This notebook uses pandas to learn the parameters. However the simplest way to learn parameters is to use BNLearner
:-). Moreover, you will be able to add priors, etc (see learning BN).
%matplotlib inline
from pylab import *
import matplotlib.pyplot as plt
import os
import pyAgrum as gum
import pyAgrum.lib.notebook as gnb
bn=gum.loadBN("res/asia.bif")
bn2=gum.loadBN("res/asia.bif")
gnb.sideBySide(bn,bn2,
captions=['First bn','Second bn'])
bn.generateCPTs()
bn2.generateCPTs()
from IPython.display import HTML
gnb.sideBySide(bn.cpt(3),
bn2.cpt(3),
captions=['<h3>cpt of node 3 in first bn</h3>','<h3>same cpt in second bn</h3>'])

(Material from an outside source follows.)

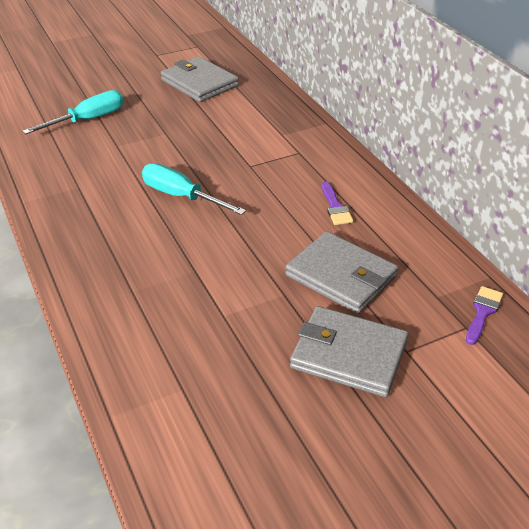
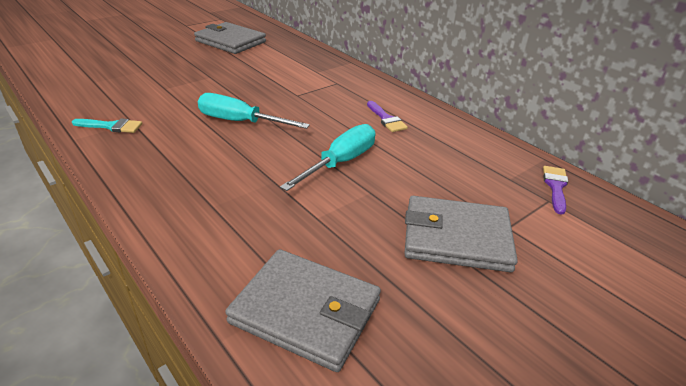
camera: 15 degrees left, 5 degrees down
(58, 190) = (112, 126): none -> turquoise brush
(88, 120) = (131, 71): turquoise screwdriver -> turquoise screwdriver (340, 162)
(341, 276) = (416, 171): grey wallet -> grey wallet (306, 311)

Since the BN is not too big, BruteForceKL can be computed ...
g1=gum.ExactBNdistance(bn,bn2)
before_learning=g1.compute()
print(f"klPQ computed : {before_learning['klPQ']}")
klPQ computed : 2.5430647111804485
Just to be sure that the distance between a BN and itself is 0 :
g0=gum.ExactBNdistance(bn,bn)
print(g0.compute()['klPQ'])
0.0
gum.generateSample(bn,10000,"out/test.csv",True)
out/test.csv: 100%|████████████████████████████████████████|
Log2-Likelihood : -59457.80123453925
-59457.80123453925
As an exercise, we will use pandas to learn the parameters.
# using bn as a template for the specification of variables in test.csv
learner=gum.BNLearner("out/test.csv",bn)
bn3=learner.learnParameters(bn.dag())
#the same but we add a Laplace adjustment (smoothing) as a Prior
learner=gum.BNLearner("out/test.csv",bn)
learner.useSmoothingPrior(1000) # a count C is replaced by C+1000
bn4=learner.learnParameters(bn.dag())
after_pyAgrum_learning=gum.ExactBNdistance(bn,bn3).compute()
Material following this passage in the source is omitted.